Pemerintah siapkan dukungan pasar obligasi untuk bantu BI stabilkan rupiah
Tekanan pada rupiah yang sempat bergerak di atas Rp17.000 mendorong pemerintah menyiapkan dukungan tambahan bagi Bank Indonesia untuk menjaga stabilitas pasar keuangan. Fokus langkah itu diarahkan ke pasar surat utang negara, bukan melalui intervensi di pasar spot, sehingga pemerintah menilai risikonya lebih terbatas bagi negara.
Sorotan
- Pemerintah Indonesia menyiapkan intervensi stabilisasi pasar obligasi melalui koordinasi dengan Bank Indonesia guna meredam tekanan terhadap nilai tukar rupiah.
- Stabilitas harga obligasi diharapkan menekan risiko capital loss, menjaga sentimen investor, dan mengurangi potensi arus keluar modal dari pasar domestik.
- Pemerintah juga merencanakan penerbitan Panda Bond di pasar China Daratan sebagai strategi diversifikasi sumber pembiayaan dan pendalaman pasar saat tekanan global meningkat.
Skema dukungan lewat pasar surat utang
Seperti dilaporkan Okezone Economy Indonesia, Menteri Keuangan Purbaya Yudhi Sadewa menyatakan pemerintah akan membantu Bank Indonesia dengan menjaga stabilitas di pasar obligasi pemerintah. Ia mengatakan langkah tersebut dilakukan melalui koordinasi dengan bank sentral, namun belum mengungkap kapan intervensi itu mulai dijalankan.Purbaya menyebut stabilisasi di pasar surat utang negara menjadi opsi yang rasional untuk menopang nilai tukar rupiah. Menurut dia, ketika pasar obligasi stabil, investor tidak terdorong menjual kepemilikannya karena kekhawatiran terhadap capital loss berkurang.
Ia menambahkan, jika harga obligasi menguat, investor juga berpotensi memperoleh capital gain di samping imbal hasil yang sudah diterima. Dengan kondisi itu, arus keluar modal dinilai dapat ditekan sehingga tekanan terhadap rupiah ikut mereda.

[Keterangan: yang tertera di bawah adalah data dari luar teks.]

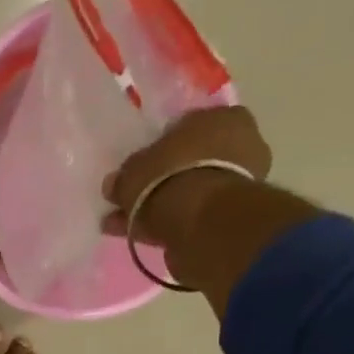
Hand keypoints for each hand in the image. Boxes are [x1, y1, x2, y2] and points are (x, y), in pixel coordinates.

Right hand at [102, 105, 273, 244]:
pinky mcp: (229, 220)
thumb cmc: (171, 176)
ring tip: (126, 224)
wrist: (201, 221)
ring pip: (187, 194)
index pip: (186, 128)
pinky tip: (139, 236)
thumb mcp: (136, 170)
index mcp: (223, 117)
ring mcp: (237, 185)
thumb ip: (125, 176)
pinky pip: (190, 218)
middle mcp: (239, 146)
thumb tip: (114, 184)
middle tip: (129, 200)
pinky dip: (166, 226)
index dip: (159, 150)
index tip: (139, 169)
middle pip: (188, 164)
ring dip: (158, 208)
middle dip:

Dampak bagi stabilitas pasar dan agenda pembiayaan
Penekanan pada pasar obligasi menunjukkan pemerintah memandang stabilitas surat utang negara sebagai jalur penting untuk menjaga sentimen investor dan menahan volatilitas di pasar keuangan domestik. Pendekatan ini juga mengisyaratkan bahwa penguatan rupiah dipandang berkaitan erat dengan perilaku investor di instrumen pendapatan tetap, bukan semata pergerakan di pasar valas spot.Sebelumnya, Purbaya juga menyampaikan rencana strategis pemerintah untuk menerbitkan surat utang global dalam mata uang Renminbi di pasar China Daratan, atau Panda Bond. Rencana itu menambah konteks bahwa pemerintah sedang menyiapkan opsi pembiayaan dan pendalaman pasar yang lebih beragam di tengah tekanan terhadap rupiah dan kondisi pasar global.
Dalam artikel kami sebelumnya tentang rencana aktivasi Bond Stabilization Fund, kami mengulas rapat mendadak Kementerian Keuangan saat rupiah tertekan hingga sekitar Rp17.500 per dolar AS. Saat itu, pemerintah menyiapkan intervensi di pasar Surat Berharga Negara melalui pembelian SBN yang dilepas investor asing agar yield tetap kompetitif dan volatilitas mereda, sebagai bagian dari langkah terpadu fiskal-moneter untuk menjaga daya tarik aset rupiah.